Kleptographic Attack on Elliptic Curve Based Cryptographic Protocols

Kleptography is the study of pilfering secure data secretly and subliminally. The concept of inserting backdoors was introduced two decades ago by Young and Yung. However, still it is a serious threat for modern cryptography. Different studies have proved that exploiting implementation errors of cryptographic algorithms needs less effort as compared to attacking its mathematical structure. Inserting the backdoor modifies the standard method of generating public and private key pairs in such away that the public information is meaningful for the attacker. This paper presents the kleptographic attack on cryptographic algorithm based on Elliptic curves. We show the technique of implementing backdoor against Edwards-curve Digital Signature Algorithm, Elliptic curve Diffie-Hellman key exchange scheme, Elliptic curve Digital Signature Algorithm, Elliptic curve Integrated Encryption Scheme, Elliptic curve ElGamal Encryption and Elliptic curve Qu-Vanstone implicit certificate scheme.

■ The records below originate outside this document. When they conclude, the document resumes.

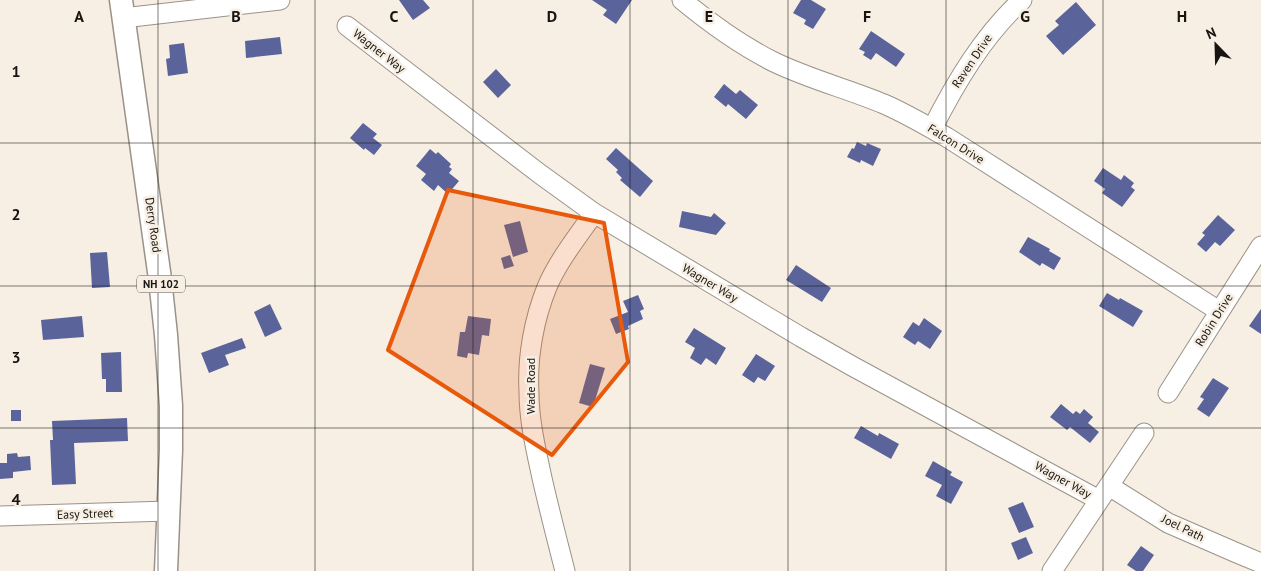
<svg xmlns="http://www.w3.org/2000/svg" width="1261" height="571" viewBox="0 0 1261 571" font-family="'PT Sans',sans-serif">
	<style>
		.building { fill: #5b649a }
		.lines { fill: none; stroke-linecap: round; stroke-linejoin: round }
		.minor-casing { stroke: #9a9288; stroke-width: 21 }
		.major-casing { stroke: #9a9288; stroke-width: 25 }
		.minor { stroke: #fff; stroke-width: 19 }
		.major { stroke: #fff; stroke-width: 22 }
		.marked { fill: #e8590c; fill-opacity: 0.2; stroke: #e8590c; stroke-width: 4; stroke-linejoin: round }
		.grid { fill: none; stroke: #171411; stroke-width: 1; stroke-opacity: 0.55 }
		.labels { text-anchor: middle; stroke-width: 5; stroke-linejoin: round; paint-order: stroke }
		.shield { fill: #f7efe4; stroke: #5a5650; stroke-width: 1 }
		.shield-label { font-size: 11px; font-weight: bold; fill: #171411 }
		.street-label { font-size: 12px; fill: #171411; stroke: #f7efe4 }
		.grid-label { font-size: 16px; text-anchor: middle; font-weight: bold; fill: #171411; stroke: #f7efe4; stroke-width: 5; stroke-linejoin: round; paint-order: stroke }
	</style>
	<rect width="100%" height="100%" fill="#f7efe4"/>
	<path class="building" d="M399 0H423L430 8 413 20Z
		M592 0H632L616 24 603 15 607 10Z
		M801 0H811L826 9 813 29 804 24 806 20 793 13Z
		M1076 2 1096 25 1063 55 1046 36 1059 25 1055 21Z
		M871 31 905 54 896 67 876 53 871 60 863 55 865 52 859 49Z
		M280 37 282 54 246 58 245 41Z
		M184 43 188 73 168 76 166 59 170 58 169 45Z
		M496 69 511 85 498 98 483 82Z
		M724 84 736 94 740 90 758 105 746 119 728 104 726 107 714 97Z
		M363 123 377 134 373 138 382 145 374 155 365 148 364 150 350 138Z
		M857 142 866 146 867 143 881 149 873 166 861 160 860 163 847 157 852 148 854 149Z
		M616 148 653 181 640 197 620 180 622 178 616 172 618 170 606 159Z
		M430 149 436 154 438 152 451 164 449 167 452 169 449 173 459 181 448 194 438 185 434 191 421 180 426 174 416 166Z
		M1103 168 1121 180 1124 175 1134 183 1131 187 1135 190 1122 207 1102 193 1105 189 1094 181Z
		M682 211 711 217 714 213 726 223 716 235 679 227Z
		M1218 215 1235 230 1220 246 1215 242 1206 252 1197 244 1205 235 1202 233Z
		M520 221 528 252 513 257 504 225Z
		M1028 237 1050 249 1049 251 1061 258 1054 270 1042 263 1040 266 1019 252Z
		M107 252 110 287 92 288 90 253Z
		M510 255 514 266 504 269 501 258Z
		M796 265 831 288 822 302 786 280Z
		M1107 293 1119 300 1120 298 1143 311 1133 327 1099 306Z
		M638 295 644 309 640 311 643 319 628 326 629 329 616 334 610 319 628 312 623 301Z
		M270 304 282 329 265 337 254 312Z
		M1261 309V334L1249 326Z
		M82 316 84 337 43 340 41 320Z
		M468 316 491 319 489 336 482 335 479 355 468 353 467 358 457 356 460 332H465Z
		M924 318 942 331 930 349 918 341 915 345 903 337 913 322 919 326Z
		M694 328 726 348 716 365 706 358 701 365 690 358 695 348 685 342Z
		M242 338 246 348 225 355 229 365 209 373 201 353Z
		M121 352 122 392H106V379H102L101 353Z
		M756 354 775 366 765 381 758 377 754 383 742 375Z
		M590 364 605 368 593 407 579 403Z
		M1213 378 1229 388 1209 417 1197 409 1204 399 1200 397Z
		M1061 404 1073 414 1076 411 1080 414 1084 409 1093 417 1088 423 1099 432 1090 443 1070 427 1067 430 1050 417Z
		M11 410H21V421H11Z
		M127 418 128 441 74 443 76 484 52 485 50 440H53L52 421Z
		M861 426 878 436 879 433 899 444 891 459 854 438Z
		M17 453 18 457 30 456 31 470 13 472V478L0 479V463H7V454Z
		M933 461 952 472 950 475 963 482 951 504 936 496 942 485 925 476Z
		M1023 502 1034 527 1019 533 1008 508Z
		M1026 537 1033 553 1018 560 1011 543Z
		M1141 546 1154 555 1143 571H1136L1127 565Z"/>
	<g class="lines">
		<defs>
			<path id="minor" d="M682 0C711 24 740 45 774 62 809 79 848 89 884 104 907 114 927 126 948 138L1219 311
				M123 18 280 0
				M347 26 540 174 594 213 801 337 852 366 1099 500
				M932 129C956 82 983 36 1022 0
				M1168 393 1261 246
				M1109 486 1168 523 1237 553 1261 563
				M0 516 169 511
				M565 571C557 540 549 509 542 478 536 450 529 421 529 392 527 357 534 319 547 287 558 261 578 236 594 213
				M1052 571 1144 433"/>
			<path id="major" d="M121 0 160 279 166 335 171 406V450L166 571"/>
		</defs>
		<use href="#minor" class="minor-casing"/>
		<use href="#major" class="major-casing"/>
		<use href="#minor" class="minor"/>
		<use href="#major" class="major"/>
	</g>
	<path class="marked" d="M448 190 604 223 628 362 552 455 388 350Z"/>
	<path class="grid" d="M158 0V571M315 0V571M473 0V571M630 0V571M788 0V571M946 0V571M1103 0V571M0 143H1261M0 286H1261M0 428H1261"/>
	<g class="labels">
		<rect class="shield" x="137" y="275.5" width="48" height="17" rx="4"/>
		<g class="shield-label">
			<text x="161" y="288">NH 102</text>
		</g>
		<g class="street-label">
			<text transform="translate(379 51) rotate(38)" y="4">Wagner Way</text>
			<text transform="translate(972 61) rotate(-56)" y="4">Raven Drive</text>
			<text transform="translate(956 144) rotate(32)" y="4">Falcon Drive</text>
			<text transform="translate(153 225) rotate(82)" y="4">Derry Road</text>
			<text transform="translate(710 283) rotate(31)" y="4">Wagner Way</text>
			<text transform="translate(1214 320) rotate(-58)" y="4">Robin Drive</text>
			<text transform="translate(531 386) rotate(-90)" y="4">Wade Road</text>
			<text transform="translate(1063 480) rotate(29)" y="4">Wagner Way</text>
			<text transform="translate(85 514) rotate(-2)" y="4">Easy Street</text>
			<text transform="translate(1183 528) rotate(26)" y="4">Joel Path</text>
		</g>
	</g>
	<g class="grid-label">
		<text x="79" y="22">A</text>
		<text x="236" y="22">B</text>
		<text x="394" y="22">C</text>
		<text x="552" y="22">D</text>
		<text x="709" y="22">E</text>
		<text x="867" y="22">F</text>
		<text x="1025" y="22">G</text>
		<text x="1182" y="22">H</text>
		<text x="16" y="77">1</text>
		<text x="16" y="220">2</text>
		<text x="16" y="363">3</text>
		<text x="16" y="505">4</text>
	</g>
	<g transform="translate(1216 45) rotate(337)" stroke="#f7efe4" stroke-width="4" paint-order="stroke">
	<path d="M0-4L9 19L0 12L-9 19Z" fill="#171411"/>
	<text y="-8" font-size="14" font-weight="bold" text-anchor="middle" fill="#171411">N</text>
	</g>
</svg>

In practical approach, backdoors are inserted in such a way that their identification is impossible by analyzing the output of an algorithm. Detection of kleptographic implementation is a complex task and very few studies can be found in this direction. We have explored the possibility of detection of malicious code inside the Elliptic curve based algorithms by using the idea of running time analysis. We have shown that by implementing strong Secretly Embedded Trapdoor with Universal Protection (SETUP) attack against Elliptic curve based algorithms, one can detect the presence of backdoor by analyzing the time difference in execution of an honest vs malicious version of code. We also modified the backdoor insertion mechanism in Edwards-curve Digital Signature Algorithm that results in negligible time difference making it impossible for the user to detect backdoor presence.